Music therapist Naomi Hughes (pictured below centre) is taking part in a research project at the Marie Curie Hospice, Belfast looking at how music therapy can benefit people with a terminal illness.
When people are at the end of their lives, it can be very difficult to talk. Music can be a way for people to communicate non-verbally, especially with their families. I work for Every Day Harmony, Northern Ireland’s leading music therapy provider. Music therapy is an allied health profession and can help a wide range of people affected by illness and disability. It uses musical interaction, and creativity through music, to address a patient’s clinical needs – whether they are psychological, physical, emotional, cognitive or social.
The core of music therapy is the relationship between the music therapist and the client, so it’s important for me to get to know the person and find out what their needs are.
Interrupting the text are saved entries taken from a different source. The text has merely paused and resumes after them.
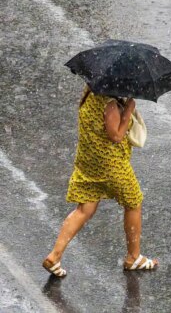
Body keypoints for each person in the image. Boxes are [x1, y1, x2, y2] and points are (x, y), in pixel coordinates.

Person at [42, 86, 158, 277]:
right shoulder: (109, 103)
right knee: (134, 203)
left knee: (84, 209)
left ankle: (54, 256)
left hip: (89, 161)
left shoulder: (89, 93)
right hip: (111, 164)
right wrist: (128, 109)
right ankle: (134, 257)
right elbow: (116, 136)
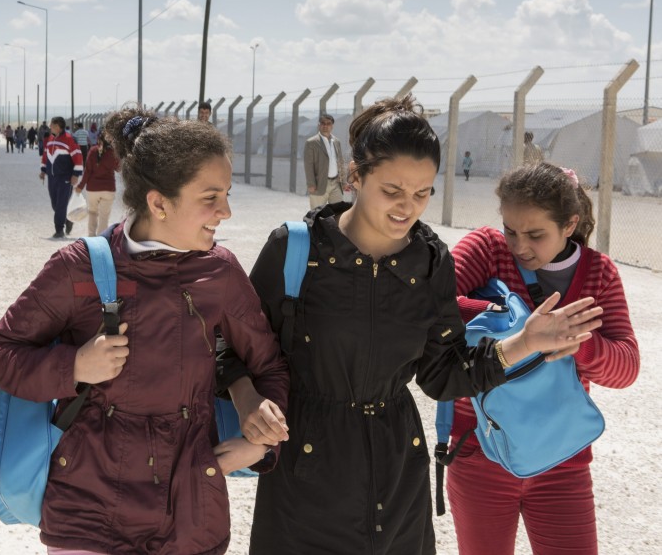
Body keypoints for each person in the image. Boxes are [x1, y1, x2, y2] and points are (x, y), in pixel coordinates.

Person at [219, 95, 602, 554]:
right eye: (393, 191)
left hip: (398, 471)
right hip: (305, 473)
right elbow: (230, 345)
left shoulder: (431, 259)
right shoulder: (296, 249)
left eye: (422, 193)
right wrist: (246, 401)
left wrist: (525, 342)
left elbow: (442, 375)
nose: (408, 208)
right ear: (356, 177)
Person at [0, 108, 289, 555]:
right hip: (86, 510)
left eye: (227, 193)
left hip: (190, 515)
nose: (226, 211)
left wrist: (259, 447)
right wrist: (75, 366)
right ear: (159, 203)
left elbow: (269, 365)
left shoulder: (220, 273)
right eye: (211, 197)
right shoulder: (78, 266)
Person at [445, 162, 638, 555]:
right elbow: (431, 308)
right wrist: (513, 321)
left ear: (570, 225)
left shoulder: (598, 274)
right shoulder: (486, 248)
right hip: (480, 448)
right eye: (511, 230)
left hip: (562, 460)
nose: (519, 246)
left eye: (536, 234)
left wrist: (579, 343)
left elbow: (626, 367)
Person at [40, 117, 84, 238]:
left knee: (61, 204)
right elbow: (45, 154)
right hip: (52, 177)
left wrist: (76, 174)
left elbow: (78, 157)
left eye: (52, 126)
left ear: (58, 127)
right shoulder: (50, 138)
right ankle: (68, 219)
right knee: (55, 204)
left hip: (65, 177)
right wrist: (43, 170)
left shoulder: (70, 139)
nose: (50, 127)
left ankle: (59, 229)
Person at [74, 132, 120, 236]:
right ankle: (101, 239)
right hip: (108, 189)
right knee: (104, 217)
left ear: (98, 139)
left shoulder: (92, 151)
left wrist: (80, 186)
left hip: (93, 189)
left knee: (92, 214)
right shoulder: (112, 152)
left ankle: (91, 237)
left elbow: (87, 171)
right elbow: (118, 168)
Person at [303, 113, 346, 209]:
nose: (325, 126)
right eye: (323, 123)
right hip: (319, 184)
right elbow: (308, 165)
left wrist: (343, 182)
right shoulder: (311, 142)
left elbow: (340, 162)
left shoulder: (336, 141)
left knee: (338, 212)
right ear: (319, 125)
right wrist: (311, 184)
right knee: (316, 214)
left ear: (332, 126)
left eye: (328, 123)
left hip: (336, 184)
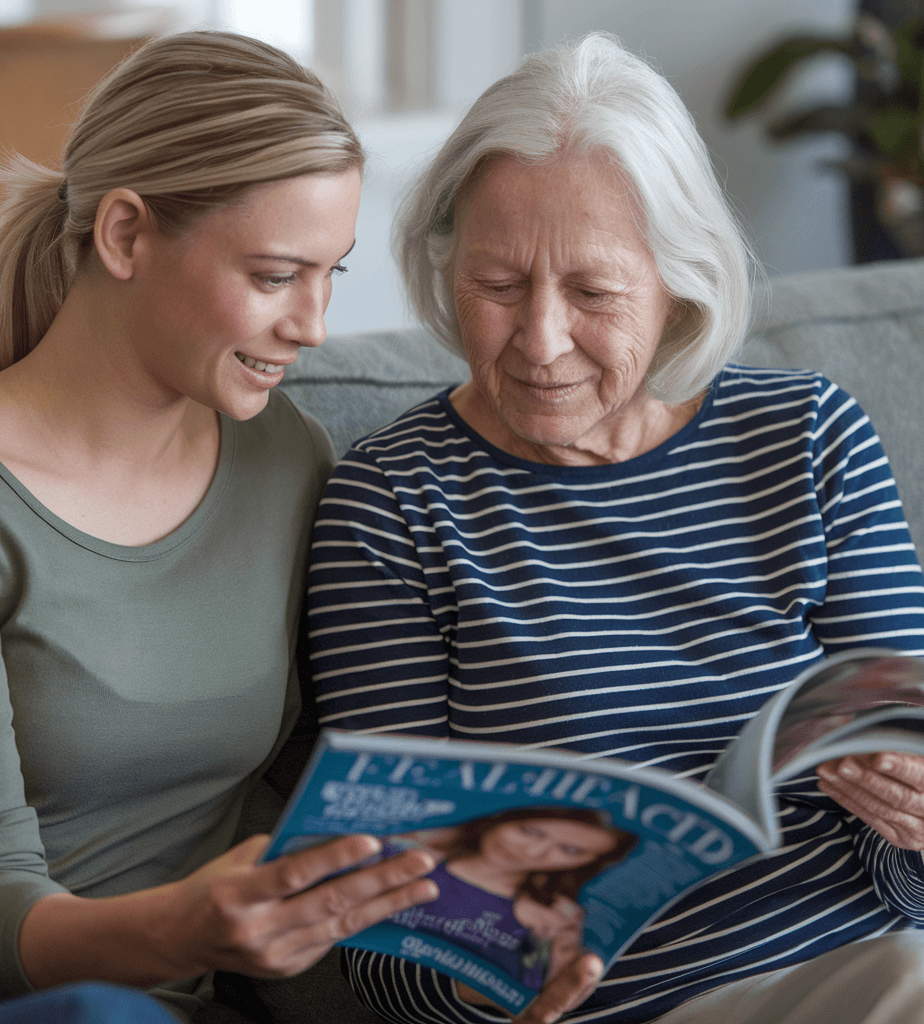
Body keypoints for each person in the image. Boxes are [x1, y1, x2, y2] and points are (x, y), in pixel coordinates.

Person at [305, 31, 924, 1024]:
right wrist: (498, 974)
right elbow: (380, 937)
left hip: (862, 965)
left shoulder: (808, 438)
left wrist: (915, 832)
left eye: (591, 293)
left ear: (679, 282)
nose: (541, 341)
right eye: (498, 287)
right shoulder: (396, 503)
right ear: (446, 263)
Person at [0, 29, 439, 1024]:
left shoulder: (290, 461)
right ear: (124, 235)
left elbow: (344, 784)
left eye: (334, 275)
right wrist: (184, 928)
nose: (313, 325)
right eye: (277, 275)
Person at [386, 810, 636, 994]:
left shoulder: (554, 916)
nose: (532, 853)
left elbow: (545, 992)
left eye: (571, 851)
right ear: (500, 815)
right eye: (529, 831)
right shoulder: (406, 856)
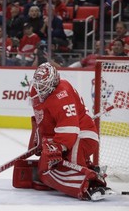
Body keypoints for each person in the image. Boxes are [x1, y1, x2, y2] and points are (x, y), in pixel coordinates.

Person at [22, 62, 114, 200]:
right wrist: (42, 139)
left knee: (72, 162)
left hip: (83, 135)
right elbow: (44, 120)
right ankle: (91, 169)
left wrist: (57, 146)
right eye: (38, 84)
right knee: (45, 168)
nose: (40, 88)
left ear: (53, 82)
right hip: (66, 135)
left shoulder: (62, 94)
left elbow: (70, 129)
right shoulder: (37, 90)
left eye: (43, 85)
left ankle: (90, 183)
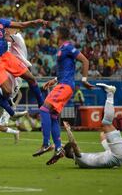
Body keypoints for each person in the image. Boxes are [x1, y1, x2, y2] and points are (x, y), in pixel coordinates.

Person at [0, 5, 46, 119]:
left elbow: (21, 25)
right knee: (7, 92)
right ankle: (6, 107)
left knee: (31, 78)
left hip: (7, 57)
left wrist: (35, 22)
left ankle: (42, 105)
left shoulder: (2, 22)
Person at [33, 26, 94, 165]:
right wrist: (54, 80)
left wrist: (84, 80)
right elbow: (66, 69)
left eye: (55, 33)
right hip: (62, 83)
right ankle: (59, 149)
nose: (53, 36)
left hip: (65, 86)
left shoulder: (68, 47)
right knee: (53, 116)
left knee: (44, 109)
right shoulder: (61, 50)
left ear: (60, 35)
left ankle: (46, 143)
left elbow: (85, 60)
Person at [63, 83, 122, 168]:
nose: (78, 146)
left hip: (116, 158)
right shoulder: (78, 157)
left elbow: (70, 147)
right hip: (117, 155)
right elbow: (73, 143)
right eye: (76, 147)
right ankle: (110, 93)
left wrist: (61, 149)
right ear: (73, 151)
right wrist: (68, 130)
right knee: (106, 123)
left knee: (103, 135)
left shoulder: (79, 162)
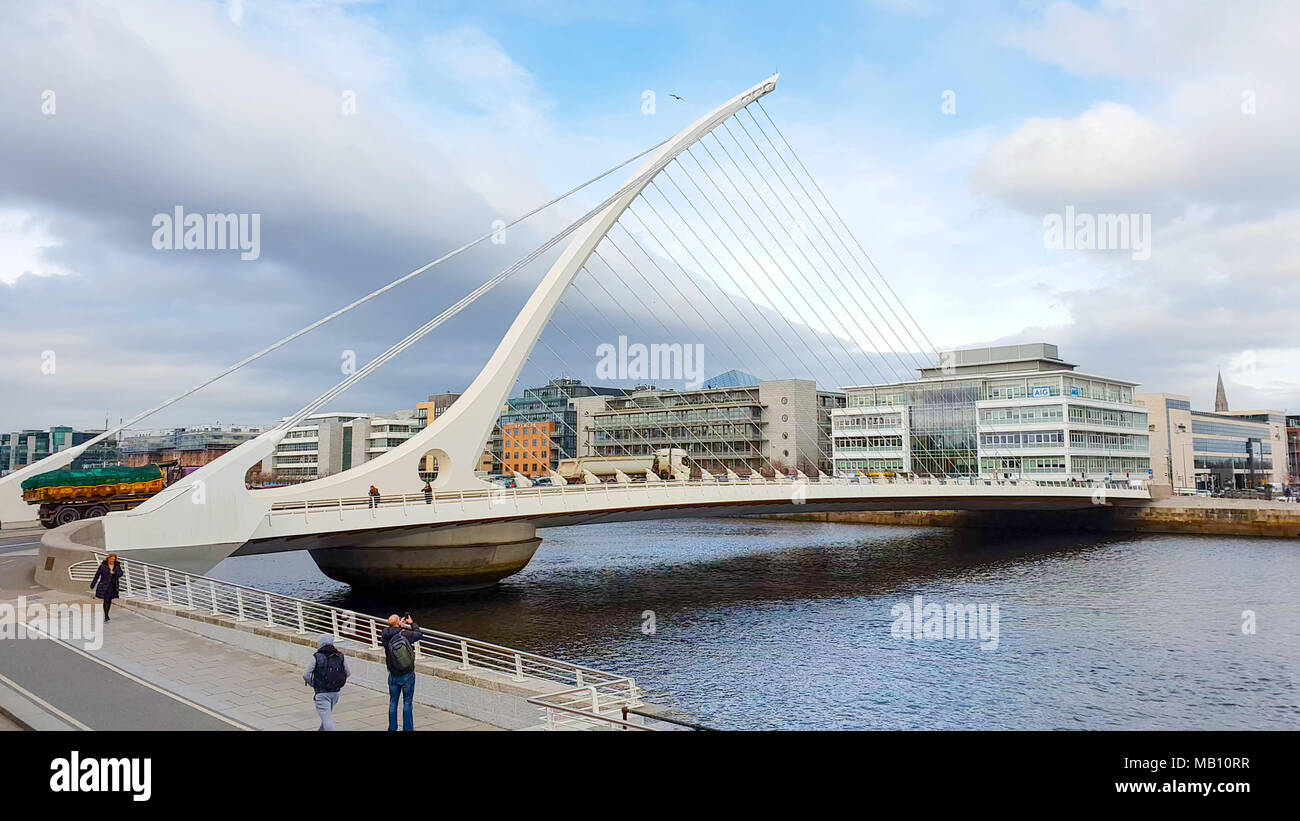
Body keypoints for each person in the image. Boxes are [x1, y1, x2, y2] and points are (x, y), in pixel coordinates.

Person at [381, 614, 422, 731]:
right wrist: (411, 624)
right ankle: (408, 729)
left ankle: (392, 728)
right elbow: (418, 634)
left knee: (393, 701)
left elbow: (391, 631)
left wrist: (398, 625)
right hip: (407, 674)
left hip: (393, 674)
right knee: (407, 702)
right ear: (398, 622)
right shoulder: (404, 634)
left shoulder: (384, 635)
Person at [303, 633, 351, 731]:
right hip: (335, 693)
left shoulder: (316, 657)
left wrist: (314, 684)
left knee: (327, 720)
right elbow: (348, 673)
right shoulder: (340, 656)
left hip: (322, 693)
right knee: (326, 717)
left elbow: (306, 675)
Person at [89, 554, 124, 621]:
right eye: (111, 559)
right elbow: (97, 575)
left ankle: (106, 613)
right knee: (106, 599)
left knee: (109, 599)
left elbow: (120, 574)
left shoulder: (117, 566)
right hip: (104, 585)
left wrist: (114, 573)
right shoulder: (102, 566)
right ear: (108, 559)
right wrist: (93, 584)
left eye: (114, 559)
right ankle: (106, 615)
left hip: (113, 586)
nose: (112, 560)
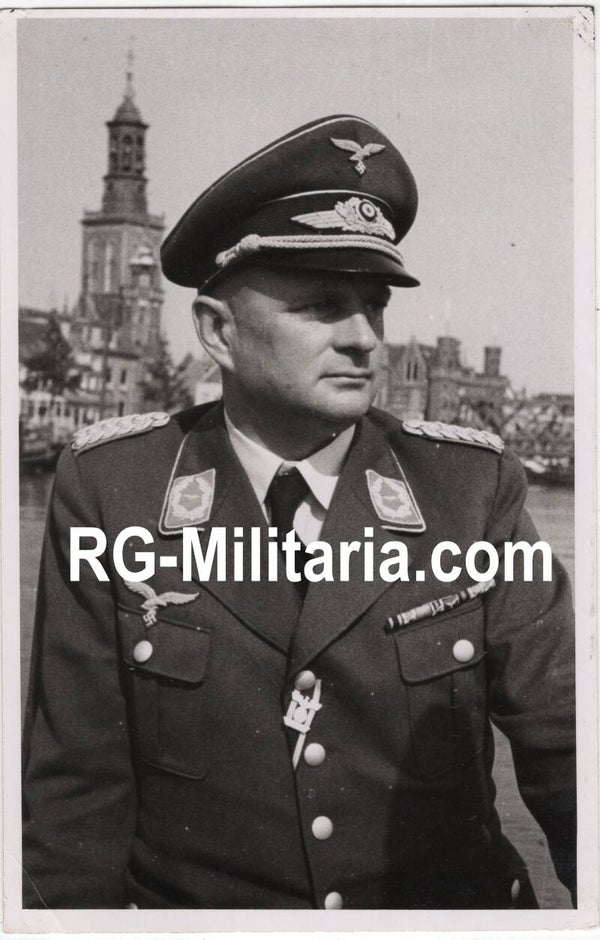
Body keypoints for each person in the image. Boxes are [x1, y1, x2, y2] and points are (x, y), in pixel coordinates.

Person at [22, 114, 575, 910]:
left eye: (373, 305)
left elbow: (569, 742)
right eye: (322, 306)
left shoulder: (469, 490)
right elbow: (74, 808)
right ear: (218, 332)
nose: (364, 340)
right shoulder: (114, 491)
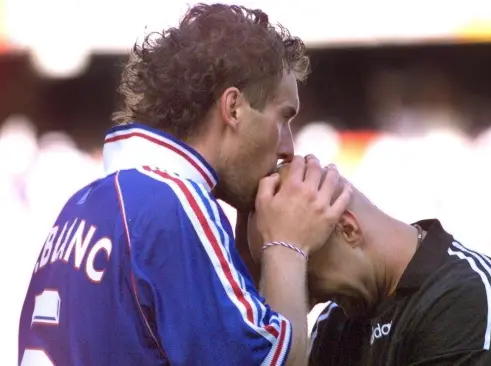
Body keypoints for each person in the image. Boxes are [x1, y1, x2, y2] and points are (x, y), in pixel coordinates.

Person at [18, 4, 352, 366]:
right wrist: (287, 244)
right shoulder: (173, 203)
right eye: (283, 118)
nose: (287, 147)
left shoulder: (84, 204)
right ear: (234, 108)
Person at [246, 167, 491, 365]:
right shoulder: (334, 324)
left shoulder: (470, 296)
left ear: (348, 229)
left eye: (299, 259)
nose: (299, 288)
In the first session, I’ll bring a piano, guitar and simple percussion instruments. I always stress that you don’t need to be musical to take part. The client can either actively play the instruments alone or with me, sing, or listen as I play. This initial session is usually a platform for addressing more meaningful topics for the client, which can be explored through music.
If their family is present, I’ll ask if they have a special song they might sing together. If they’re feeling anxious, or finding it difficult to relax, I might suggest using relaxation techniques. Or they may need a distraction from their pain, so I might offer them an instrument to play or sing with them. Patients can play to music already known to them, or play spontaneously and the therapist uses their musical skills to support them in this form of expression.
Everyone has their own unique taste in music. It’s part of who we are. There’s been such a wide range of suggestions in the hospice: from classical music, such as Chopin, to traditional Irish music, to Christina Aguilera! I try and incorporate each person’s musical tastes alongside the approach that will best meet their needs.
We had a patient who was very ill and quite demotivated and anxious. In a session where we were using a lively Christina Aguilera song, the client was playing the tambour, a big drum, which takes a lot of energy. By the end of the session, the client was feeling physically drained, but it had offered them an important emotional and physical outlet.
Music therapy benefits
I also help clients create a legacy using music. This could involve supporting them to write a song for their family. I help them record it and put it on a CD so their family can keep it. This can give the client a sense of purpose and a focus: they’re still giving something of themselves.
I’ve learned so much from my clients. Everyone has so much to give, right up until the end, and it’s a privilege to be able to work with them at such an important time.
We’re currently conducting research, led by Queen’s University, at the Marie Curie Hospice, Belfast to determine the benefits of music therapy to people at the end of their lives. Fifty-two patients at the hospice are taking part. Half will receive six music therapy sessions over three weeks, as well as standard palliative care.
The other half will receive standard palliative care (although they will also be offered up to two sessions of music therapy once the research period has finished). It’s a feasibility study, with a view to undertaking a larger multi-site trial across the UK later next year.